Saturday, October 28, 2006

Its Over!

Soccer season is finally over so we can return to our normal after school routine, and I can resume my extra-curricular tutoring. We also got our first report cards so I also know more specifically where I need to direct my efforts.

1st Grader - she got all proficients on her report card, but we disagree. We are not at all happy with her reading skills and are going to concentrate on phonics. We don't yet have a organized method of doing this, but are looking into several programs. Right now we just attack each word, one at a time.

3rd Grade Girl - Her only C was in reading. She is already getting after school tutoring and her reading has made some great strides. We are going to have her preform more out loud reading to us so we can monitor her progress. We are also going to work on her multiplication times tables. She is pretty good in math, but we want her to make sure that she is ahead of the power curve. We believe that multiplication facts are the key to almost everything at this level of math.

3rd Grade Boy - His lowest grade was in health which makes it hard for us to help him, since we have he hardly has any health homework. We will be more proactive about the subject. One thing that he could really use is some organizations skills... he really is a scatter brain.

6th Grade Girl - Our hardest worker. Math was her worst grade, but we have pegged it to a lack of mastery of the multiplication tables. We are continuing to work with her on this, because it will help her division and factoring skills. In reading she is way above grade level and is quite the book worm.

10th Grader -What a challenge she is. We recently pulled her off the cheerleading squad, because she 1. got caught smoking as school and 2. slacked off slightly in her English class. She is perhaps the most frustrating since her standardized scores are WAY above average. She, like me as a teenager, has a lazy streak. I wish I had parents like me when I was that age, because my life would of turned out a lot different. As long as we stay on her she will excel, but if we blink... then its back to mediocre. Hopefully, with several more years of nagging, she will internalize good work habits.
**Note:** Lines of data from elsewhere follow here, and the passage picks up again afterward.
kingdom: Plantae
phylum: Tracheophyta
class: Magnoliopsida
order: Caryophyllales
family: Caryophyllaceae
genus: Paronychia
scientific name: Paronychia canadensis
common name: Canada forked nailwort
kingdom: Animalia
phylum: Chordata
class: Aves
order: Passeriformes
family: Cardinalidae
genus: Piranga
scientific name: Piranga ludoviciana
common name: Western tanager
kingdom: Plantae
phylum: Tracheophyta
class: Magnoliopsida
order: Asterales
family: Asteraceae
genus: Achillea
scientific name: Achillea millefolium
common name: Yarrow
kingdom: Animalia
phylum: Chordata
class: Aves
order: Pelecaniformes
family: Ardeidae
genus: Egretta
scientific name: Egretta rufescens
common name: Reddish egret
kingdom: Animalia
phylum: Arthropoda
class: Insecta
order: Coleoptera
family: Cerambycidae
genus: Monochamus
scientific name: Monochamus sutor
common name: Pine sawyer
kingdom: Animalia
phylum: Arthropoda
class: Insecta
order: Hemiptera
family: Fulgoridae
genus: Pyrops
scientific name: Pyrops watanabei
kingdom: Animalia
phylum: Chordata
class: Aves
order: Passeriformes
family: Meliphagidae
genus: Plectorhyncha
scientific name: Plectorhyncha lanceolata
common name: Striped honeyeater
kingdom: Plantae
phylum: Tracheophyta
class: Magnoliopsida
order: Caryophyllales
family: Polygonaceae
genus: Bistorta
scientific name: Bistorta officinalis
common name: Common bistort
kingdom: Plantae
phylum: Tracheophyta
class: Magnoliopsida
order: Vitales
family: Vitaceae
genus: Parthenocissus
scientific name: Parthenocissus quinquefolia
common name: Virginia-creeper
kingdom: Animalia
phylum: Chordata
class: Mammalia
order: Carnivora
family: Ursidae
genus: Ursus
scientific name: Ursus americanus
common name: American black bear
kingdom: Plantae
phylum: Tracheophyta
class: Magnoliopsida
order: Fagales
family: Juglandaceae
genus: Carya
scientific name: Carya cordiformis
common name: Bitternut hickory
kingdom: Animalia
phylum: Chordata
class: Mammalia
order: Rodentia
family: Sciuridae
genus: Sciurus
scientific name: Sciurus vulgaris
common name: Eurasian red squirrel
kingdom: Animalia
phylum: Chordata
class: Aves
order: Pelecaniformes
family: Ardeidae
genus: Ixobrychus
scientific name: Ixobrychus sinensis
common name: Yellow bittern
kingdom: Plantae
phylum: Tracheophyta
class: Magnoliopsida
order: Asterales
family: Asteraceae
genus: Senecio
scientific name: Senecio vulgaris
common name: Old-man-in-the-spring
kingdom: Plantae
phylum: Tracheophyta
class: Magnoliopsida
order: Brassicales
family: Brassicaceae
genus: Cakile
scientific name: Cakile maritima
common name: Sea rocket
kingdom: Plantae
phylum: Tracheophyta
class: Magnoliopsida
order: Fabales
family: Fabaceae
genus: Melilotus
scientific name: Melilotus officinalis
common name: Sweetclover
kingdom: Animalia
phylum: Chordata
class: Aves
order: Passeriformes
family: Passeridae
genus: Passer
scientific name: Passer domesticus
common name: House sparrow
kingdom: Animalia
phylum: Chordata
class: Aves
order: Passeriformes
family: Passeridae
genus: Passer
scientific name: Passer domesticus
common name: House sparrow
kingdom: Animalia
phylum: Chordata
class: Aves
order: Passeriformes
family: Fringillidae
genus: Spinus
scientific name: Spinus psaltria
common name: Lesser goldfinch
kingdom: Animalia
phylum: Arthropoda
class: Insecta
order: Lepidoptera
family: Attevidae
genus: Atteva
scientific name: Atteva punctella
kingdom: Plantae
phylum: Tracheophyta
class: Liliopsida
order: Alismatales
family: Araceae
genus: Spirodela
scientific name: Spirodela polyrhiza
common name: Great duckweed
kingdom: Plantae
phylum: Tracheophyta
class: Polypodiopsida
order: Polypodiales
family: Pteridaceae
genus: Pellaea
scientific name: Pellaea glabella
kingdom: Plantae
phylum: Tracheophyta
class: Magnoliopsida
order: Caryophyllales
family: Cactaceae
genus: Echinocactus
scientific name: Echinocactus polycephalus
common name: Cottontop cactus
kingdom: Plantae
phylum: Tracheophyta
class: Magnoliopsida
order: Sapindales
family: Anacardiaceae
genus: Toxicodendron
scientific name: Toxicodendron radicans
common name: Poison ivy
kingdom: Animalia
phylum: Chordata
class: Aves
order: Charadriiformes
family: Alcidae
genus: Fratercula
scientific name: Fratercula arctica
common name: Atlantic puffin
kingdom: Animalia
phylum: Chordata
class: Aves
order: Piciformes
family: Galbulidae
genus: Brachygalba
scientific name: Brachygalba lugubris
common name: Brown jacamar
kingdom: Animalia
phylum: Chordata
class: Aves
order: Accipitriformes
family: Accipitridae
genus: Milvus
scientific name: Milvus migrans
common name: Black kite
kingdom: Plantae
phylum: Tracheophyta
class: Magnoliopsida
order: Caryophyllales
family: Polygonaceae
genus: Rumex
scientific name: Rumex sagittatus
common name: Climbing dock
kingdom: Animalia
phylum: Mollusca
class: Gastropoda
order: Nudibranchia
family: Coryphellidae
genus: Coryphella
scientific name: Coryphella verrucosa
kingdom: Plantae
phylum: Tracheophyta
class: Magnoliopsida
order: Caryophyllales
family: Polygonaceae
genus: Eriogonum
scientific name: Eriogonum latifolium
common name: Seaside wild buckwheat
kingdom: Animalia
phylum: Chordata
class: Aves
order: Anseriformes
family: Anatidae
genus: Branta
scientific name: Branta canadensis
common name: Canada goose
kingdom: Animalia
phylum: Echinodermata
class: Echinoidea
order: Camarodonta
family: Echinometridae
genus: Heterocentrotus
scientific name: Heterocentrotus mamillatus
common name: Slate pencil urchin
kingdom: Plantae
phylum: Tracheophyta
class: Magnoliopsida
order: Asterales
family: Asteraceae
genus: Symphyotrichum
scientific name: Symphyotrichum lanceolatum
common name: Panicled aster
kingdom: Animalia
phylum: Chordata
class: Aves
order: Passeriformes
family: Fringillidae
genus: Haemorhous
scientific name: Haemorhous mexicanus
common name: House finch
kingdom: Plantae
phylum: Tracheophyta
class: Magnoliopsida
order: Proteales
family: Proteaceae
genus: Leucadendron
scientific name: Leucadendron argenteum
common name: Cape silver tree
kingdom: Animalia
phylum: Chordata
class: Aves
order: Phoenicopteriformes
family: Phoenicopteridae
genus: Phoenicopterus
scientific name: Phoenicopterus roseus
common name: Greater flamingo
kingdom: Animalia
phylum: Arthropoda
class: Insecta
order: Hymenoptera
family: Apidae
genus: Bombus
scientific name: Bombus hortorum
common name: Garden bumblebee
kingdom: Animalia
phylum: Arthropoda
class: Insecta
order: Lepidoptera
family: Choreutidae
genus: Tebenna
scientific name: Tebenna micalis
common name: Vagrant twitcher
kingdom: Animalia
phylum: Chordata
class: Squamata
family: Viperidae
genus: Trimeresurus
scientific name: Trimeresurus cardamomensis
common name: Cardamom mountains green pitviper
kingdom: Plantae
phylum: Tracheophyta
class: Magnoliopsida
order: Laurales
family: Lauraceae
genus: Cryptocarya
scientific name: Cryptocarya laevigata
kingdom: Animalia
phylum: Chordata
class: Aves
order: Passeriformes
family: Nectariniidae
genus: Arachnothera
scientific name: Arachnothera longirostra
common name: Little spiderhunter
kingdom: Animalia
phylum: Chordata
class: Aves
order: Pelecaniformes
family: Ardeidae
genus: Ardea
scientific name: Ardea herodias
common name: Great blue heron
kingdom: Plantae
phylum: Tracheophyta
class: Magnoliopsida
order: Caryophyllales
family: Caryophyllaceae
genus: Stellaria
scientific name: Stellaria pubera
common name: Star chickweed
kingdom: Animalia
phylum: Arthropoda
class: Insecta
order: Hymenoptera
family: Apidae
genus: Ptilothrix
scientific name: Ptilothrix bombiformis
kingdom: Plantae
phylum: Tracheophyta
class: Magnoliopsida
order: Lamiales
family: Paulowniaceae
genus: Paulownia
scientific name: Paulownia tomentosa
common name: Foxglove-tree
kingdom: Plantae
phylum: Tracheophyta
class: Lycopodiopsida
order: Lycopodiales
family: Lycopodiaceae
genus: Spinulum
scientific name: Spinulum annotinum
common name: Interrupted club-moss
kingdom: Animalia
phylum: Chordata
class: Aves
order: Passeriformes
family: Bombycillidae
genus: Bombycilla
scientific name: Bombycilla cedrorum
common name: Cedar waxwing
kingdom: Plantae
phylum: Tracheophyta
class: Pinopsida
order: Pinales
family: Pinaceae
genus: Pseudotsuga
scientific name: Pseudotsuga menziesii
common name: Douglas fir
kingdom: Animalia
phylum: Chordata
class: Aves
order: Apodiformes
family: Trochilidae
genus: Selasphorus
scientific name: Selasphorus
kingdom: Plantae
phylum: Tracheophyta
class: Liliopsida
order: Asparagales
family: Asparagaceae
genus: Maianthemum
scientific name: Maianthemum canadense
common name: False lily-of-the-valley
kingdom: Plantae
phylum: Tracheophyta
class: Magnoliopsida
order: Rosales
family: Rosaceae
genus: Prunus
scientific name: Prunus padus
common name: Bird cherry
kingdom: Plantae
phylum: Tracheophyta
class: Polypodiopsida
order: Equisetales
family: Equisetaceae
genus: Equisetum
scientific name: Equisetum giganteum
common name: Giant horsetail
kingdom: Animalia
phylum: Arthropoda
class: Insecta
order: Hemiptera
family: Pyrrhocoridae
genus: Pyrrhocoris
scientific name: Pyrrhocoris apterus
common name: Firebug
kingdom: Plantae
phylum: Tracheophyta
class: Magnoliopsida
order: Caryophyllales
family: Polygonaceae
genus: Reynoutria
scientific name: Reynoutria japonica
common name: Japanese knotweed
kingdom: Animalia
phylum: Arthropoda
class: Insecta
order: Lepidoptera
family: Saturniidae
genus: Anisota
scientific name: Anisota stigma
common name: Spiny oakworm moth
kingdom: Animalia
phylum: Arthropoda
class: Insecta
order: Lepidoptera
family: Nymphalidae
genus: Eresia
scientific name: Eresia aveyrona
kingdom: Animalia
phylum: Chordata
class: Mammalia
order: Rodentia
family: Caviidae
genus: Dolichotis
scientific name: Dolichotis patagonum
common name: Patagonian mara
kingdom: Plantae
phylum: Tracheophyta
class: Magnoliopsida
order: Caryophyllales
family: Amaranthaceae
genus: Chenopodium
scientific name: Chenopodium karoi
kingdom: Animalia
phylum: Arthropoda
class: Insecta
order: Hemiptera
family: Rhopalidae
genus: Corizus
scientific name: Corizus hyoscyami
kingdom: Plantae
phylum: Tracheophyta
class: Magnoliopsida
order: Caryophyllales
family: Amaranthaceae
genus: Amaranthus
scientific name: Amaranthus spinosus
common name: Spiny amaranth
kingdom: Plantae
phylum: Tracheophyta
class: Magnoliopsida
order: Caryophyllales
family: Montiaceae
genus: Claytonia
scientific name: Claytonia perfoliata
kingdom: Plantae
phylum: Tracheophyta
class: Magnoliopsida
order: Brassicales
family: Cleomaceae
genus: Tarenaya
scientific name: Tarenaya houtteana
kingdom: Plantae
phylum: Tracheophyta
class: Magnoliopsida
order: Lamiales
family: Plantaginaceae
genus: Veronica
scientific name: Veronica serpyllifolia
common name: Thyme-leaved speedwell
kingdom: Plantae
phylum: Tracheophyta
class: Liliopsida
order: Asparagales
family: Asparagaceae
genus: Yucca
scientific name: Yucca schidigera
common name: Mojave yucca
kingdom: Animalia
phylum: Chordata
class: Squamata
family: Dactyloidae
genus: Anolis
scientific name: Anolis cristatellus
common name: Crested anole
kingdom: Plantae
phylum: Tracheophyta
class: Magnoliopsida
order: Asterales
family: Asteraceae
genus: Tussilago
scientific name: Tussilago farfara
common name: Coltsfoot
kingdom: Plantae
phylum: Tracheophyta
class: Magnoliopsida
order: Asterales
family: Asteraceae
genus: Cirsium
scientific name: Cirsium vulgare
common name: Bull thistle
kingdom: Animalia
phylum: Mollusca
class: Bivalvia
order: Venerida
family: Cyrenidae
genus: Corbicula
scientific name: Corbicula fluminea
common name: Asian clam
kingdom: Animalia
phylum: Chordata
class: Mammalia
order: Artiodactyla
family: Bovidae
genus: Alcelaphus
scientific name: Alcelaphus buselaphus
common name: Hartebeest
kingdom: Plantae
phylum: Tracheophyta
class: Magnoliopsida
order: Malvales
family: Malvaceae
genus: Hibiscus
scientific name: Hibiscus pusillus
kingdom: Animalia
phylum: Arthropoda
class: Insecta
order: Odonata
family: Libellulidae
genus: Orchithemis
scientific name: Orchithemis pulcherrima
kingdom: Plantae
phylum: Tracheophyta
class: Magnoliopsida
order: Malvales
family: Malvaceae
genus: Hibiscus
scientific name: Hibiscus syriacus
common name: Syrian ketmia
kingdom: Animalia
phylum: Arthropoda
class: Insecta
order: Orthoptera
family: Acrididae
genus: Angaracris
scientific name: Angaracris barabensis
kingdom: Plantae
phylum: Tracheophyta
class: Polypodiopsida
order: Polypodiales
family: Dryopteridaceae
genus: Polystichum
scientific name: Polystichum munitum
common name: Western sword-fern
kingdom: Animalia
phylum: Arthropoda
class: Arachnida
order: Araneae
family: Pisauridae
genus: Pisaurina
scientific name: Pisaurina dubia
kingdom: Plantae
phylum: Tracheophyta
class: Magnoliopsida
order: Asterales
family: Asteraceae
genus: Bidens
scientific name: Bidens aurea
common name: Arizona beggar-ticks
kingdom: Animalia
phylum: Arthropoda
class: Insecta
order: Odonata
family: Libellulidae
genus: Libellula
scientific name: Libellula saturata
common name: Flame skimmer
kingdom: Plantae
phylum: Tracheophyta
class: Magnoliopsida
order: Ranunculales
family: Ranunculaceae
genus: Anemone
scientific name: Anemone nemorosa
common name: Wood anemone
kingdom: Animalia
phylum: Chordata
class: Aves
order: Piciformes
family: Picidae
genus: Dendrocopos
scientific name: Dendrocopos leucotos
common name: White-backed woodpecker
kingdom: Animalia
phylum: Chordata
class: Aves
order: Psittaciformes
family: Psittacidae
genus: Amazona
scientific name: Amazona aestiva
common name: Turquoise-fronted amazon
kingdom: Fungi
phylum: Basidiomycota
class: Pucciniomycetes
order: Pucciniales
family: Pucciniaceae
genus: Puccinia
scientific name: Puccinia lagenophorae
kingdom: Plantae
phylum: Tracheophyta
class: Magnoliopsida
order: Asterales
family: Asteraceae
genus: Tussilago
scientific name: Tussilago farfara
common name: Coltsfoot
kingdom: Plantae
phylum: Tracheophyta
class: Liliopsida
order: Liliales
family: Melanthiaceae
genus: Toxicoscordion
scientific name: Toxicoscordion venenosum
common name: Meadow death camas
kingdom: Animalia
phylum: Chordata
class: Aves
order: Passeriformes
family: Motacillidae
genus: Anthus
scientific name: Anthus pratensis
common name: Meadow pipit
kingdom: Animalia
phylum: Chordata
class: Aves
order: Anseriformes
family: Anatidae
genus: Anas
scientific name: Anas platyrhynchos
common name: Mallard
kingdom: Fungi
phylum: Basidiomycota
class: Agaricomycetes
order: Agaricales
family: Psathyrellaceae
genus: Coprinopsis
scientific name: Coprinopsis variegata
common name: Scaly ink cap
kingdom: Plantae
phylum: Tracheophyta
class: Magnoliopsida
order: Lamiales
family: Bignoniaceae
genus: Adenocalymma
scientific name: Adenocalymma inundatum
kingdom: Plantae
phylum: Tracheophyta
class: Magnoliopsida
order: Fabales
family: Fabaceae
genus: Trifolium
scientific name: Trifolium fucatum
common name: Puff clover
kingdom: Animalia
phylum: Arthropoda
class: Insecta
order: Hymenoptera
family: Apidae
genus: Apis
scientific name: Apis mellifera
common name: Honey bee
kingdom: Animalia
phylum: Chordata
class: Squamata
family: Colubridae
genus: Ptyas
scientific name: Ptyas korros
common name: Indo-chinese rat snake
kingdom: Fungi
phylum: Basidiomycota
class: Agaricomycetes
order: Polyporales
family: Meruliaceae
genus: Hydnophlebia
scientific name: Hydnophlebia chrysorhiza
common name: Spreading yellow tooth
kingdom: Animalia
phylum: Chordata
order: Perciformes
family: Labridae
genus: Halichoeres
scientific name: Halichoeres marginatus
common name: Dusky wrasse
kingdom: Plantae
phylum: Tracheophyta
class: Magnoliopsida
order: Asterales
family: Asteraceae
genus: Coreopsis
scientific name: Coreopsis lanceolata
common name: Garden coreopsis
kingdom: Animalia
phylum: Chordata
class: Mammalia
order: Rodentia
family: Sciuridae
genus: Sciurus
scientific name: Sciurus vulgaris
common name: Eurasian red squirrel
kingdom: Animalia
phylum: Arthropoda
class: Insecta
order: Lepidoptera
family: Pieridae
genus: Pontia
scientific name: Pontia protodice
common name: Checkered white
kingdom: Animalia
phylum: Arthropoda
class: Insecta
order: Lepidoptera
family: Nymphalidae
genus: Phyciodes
After spending two to three hours a night at the soccer fields, it is such a relief to have time at home for the little things. We were eating take out almost every night, but now we have to get back into the routine of cooking.

3 comments:

Anonymous said...

There is an excellent book that discusses reading instruction called Straight Talk About Reading by Susan Hall. Prior to reading this book, I had a mental block against phonics and hadn't seriously considered it to help my child.
When my child was in first grade I went to the library and checked out a bunch of phonics type readers. She needed a lot of new material, since she memorized books pretty quickly, fooling me into thinking she was doing better at reading than she was.

Anonymous said...

"are going to concentrate on phonics"

Teach Your Child to Read in 100 Easy Lessons, Siegfried Engelmann

Direct Instruction, scripted, simple to use. I think the bool was $19.99 at Barnes and Nobles. I bought this book when the idiots in our public school were teaching my daughter to memorize and guess rather than read. It worked wonders. Best of luck.

Anonymous said...

For your 1oth grader, look into books about underachieving gifted kids. I don't have exact titles or authors here at home, but will check at work tomorrow!

As for the 3rd grade reader--try taking a piece of a larger story and have her read that aloud several nights (for fluency--this is where you can also work on word sounds and spelling) and having her read the whole story and asking comprehension questions. By making her work on one small piece over and over, she becomes comfortable with the tone and style of the material and she will already "know" something from the story, which might spur her belief in her reading ability which in turn should prompt her desire to do more and do better. Just a suggestion that I found to work with my little ones.